WORK REQUEST:
Look through the data below for the line with "-C, --collapse-support FLOAT", and transcribe it exactly together with each line after it up to and including the line with "--verbose / --no-verbose". Give nothing else.
━━━━━━━━━━━━━━━━
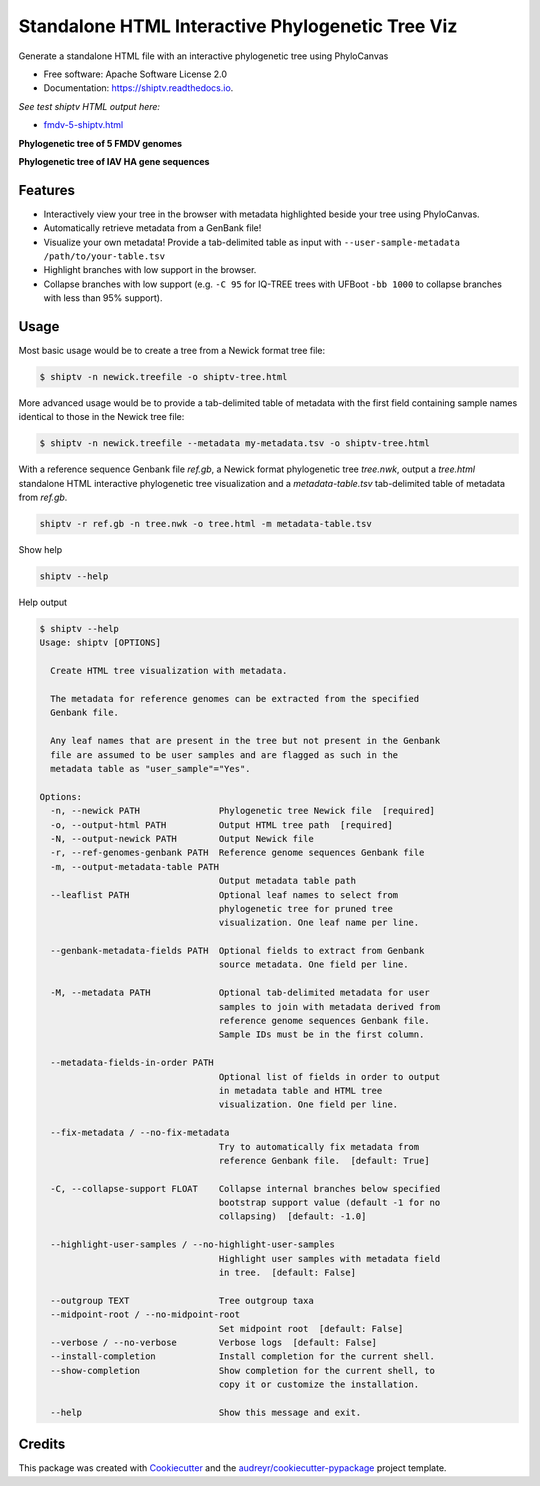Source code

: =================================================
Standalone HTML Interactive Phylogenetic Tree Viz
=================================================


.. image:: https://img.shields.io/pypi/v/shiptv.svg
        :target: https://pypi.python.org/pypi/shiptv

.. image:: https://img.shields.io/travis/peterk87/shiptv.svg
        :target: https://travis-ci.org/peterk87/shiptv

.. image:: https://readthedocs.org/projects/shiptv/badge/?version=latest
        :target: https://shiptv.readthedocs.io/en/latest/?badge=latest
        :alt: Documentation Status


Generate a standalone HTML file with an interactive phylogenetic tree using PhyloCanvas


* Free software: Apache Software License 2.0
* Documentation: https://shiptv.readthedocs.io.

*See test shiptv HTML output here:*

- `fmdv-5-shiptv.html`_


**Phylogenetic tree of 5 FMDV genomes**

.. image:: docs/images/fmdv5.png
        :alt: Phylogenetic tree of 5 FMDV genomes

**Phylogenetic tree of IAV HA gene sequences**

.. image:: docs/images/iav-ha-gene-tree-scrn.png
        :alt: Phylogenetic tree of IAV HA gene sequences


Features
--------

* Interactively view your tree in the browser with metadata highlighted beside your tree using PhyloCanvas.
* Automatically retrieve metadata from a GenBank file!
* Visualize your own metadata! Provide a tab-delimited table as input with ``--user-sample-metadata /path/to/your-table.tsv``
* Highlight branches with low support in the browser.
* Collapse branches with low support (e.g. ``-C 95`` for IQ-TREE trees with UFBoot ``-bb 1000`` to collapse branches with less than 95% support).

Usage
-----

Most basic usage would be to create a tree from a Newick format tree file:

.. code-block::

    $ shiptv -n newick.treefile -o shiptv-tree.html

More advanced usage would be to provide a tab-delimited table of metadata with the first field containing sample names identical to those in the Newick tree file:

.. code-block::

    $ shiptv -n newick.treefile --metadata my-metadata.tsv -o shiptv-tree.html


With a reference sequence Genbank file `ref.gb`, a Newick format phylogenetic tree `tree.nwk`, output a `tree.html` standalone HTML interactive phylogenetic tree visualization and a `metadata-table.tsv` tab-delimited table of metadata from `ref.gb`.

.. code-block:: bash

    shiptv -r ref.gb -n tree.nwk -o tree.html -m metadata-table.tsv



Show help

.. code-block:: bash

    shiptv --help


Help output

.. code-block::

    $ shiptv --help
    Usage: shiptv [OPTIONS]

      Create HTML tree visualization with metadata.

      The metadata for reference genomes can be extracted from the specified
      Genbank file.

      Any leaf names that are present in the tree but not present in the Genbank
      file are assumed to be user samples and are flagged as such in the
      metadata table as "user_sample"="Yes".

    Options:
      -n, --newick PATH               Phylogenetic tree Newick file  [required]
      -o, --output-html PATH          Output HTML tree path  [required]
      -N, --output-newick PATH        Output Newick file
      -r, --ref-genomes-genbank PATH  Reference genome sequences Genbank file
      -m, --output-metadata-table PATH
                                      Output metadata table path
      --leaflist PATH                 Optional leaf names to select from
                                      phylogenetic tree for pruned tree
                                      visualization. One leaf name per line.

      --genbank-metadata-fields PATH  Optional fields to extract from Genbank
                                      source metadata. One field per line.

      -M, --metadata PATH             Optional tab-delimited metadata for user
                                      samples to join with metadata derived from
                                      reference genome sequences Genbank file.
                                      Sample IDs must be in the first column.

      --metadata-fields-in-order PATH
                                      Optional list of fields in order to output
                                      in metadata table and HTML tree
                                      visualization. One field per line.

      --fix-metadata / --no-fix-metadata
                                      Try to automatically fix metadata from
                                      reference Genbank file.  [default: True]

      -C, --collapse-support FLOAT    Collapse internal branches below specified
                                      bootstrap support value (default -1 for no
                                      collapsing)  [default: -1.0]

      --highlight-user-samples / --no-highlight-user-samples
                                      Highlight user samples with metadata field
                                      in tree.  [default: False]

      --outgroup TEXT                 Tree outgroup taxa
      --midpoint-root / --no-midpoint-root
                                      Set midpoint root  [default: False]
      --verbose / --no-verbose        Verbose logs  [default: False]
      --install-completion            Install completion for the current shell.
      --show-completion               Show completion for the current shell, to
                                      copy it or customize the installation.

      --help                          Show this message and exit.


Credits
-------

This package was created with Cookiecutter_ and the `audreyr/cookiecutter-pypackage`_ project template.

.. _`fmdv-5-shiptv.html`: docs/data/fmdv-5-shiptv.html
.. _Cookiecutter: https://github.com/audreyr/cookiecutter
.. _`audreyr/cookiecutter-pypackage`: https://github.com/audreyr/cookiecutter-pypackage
━━━━━━━━━━━━━━━━
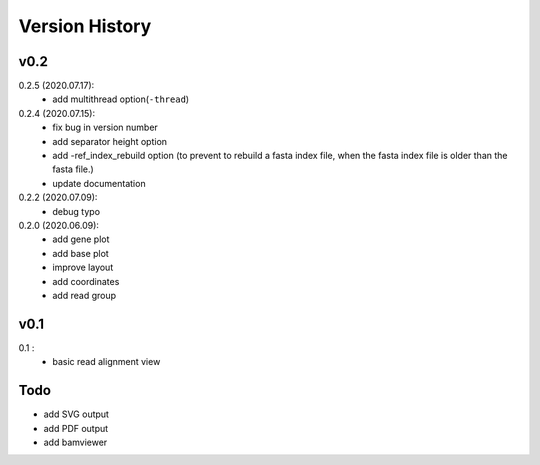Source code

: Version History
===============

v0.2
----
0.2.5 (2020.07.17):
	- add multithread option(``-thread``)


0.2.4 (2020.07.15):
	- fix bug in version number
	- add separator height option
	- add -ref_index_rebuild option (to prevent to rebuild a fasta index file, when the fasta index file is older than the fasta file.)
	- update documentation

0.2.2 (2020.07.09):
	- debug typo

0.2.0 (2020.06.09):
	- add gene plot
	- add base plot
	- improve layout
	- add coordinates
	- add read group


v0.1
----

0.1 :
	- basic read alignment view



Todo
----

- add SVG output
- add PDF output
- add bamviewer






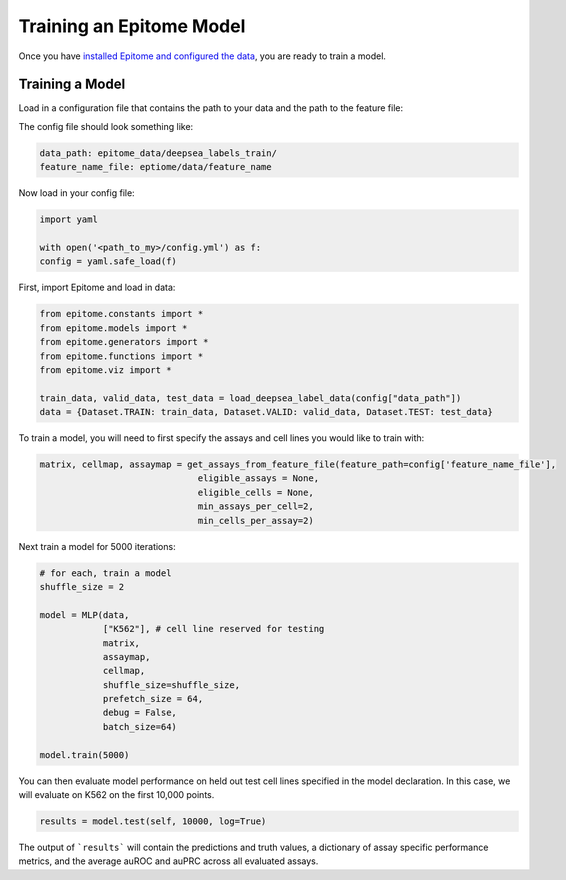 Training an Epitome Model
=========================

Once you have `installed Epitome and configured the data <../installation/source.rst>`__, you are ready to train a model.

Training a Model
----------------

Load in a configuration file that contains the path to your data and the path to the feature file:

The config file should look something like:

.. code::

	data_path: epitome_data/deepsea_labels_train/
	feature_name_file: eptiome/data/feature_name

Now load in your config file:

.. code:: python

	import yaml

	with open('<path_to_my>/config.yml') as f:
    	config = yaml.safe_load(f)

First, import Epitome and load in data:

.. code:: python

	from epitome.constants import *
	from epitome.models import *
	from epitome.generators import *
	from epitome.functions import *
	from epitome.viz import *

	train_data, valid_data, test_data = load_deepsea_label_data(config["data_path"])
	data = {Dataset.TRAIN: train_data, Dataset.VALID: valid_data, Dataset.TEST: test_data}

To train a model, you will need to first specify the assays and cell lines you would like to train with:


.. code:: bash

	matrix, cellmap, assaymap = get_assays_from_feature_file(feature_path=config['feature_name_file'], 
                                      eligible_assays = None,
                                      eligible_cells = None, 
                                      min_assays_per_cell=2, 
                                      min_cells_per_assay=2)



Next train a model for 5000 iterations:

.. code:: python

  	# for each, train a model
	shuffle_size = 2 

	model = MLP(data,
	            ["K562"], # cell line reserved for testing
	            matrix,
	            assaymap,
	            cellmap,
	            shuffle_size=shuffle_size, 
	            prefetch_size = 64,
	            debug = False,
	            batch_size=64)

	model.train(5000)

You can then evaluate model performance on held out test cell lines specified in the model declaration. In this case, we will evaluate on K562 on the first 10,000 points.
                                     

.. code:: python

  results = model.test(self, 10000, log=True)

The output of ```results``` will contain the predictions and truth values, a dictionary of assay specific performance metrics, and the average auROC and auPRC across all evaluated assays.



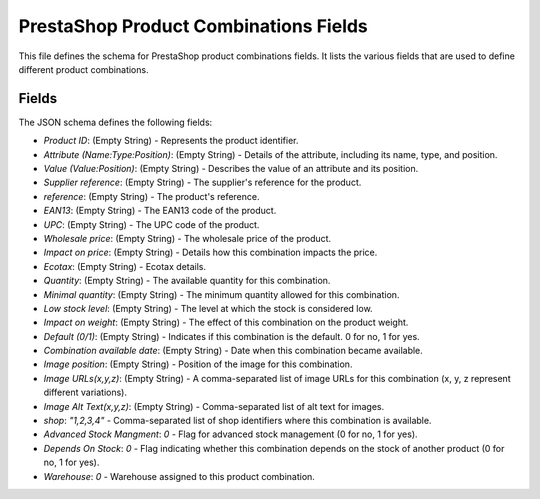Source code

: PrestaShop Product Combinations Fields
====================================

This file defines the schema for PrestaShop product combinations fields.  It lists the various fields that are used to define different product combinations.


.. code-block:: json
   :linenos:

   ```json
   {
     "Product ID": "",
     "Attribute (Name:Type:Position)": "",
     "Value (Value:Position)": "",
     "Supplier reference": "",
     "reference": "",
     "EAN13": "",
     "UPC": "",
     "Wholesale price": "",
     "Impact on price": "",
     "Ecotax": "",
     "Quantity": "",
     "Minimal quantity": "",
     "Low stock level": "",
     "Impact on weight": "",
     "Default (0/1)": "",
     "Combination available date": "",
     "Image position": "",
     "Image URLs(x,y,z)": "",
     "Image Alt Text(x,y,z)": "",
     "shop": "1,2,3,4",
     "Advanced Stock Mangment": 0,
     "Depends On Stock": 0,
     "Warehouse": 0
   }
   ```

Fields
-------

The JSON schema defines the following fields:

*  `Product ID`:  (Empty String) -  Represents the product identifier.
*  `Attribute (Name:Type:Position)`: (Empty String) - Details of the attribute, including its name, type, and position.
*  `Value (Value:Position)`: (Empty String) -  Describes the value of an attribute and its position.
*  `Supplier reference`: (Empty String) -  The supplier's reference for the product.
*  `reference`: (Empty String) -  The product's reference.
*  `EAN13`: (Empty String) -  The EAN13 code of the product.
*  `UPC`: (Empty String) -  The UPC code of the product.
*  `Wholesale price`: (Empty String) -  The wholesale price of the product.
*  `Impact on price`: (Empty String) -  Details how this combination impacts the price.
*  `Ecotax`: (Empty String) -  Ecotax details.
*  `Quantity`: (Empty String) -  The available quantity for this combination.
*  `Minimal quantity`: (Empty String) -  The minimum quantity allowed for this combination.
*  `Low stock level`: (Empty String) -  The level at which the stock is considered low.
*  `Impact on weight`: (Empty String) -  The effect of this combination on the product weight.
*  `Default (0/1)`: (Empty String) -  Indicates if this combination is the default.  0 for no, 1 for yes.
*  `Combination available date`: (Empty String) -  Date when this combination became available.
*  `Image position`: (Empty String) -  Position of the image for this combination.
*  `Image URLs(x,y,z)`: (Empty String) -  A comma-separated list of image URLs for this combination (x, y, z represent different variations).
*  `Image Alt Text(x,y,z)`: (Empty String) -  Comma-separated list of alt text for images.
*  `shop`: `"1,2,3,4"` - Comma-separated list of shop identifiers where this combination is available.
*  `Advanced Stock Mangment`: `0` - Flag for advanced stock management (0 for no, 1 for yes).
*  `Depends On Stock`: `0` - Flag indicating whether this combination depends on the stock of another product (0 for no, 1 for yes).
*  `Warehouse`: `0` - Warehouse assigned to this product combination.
━━━━━━━━━━━━━━━━
EXERCISE RESULT:
      -C, --collapse-support FLOAT    Collapse internal branches below specified
                                      bootstrap support value (default -1 for no
                                      collapsing)  [default: -1.0]

      --highlight-user-samples / --no-highlight-user-samples
                                      Highlight user samples with metadata field
                                      in tree.  [default: False]

      --outgroup TEXT                 Tree outgroup taxa
      --midpoint-root / --no-midpoint-root
                                      Set midpoint root  [default: False]
      --verbose / --no-verbose        Verbose logs  [default: False]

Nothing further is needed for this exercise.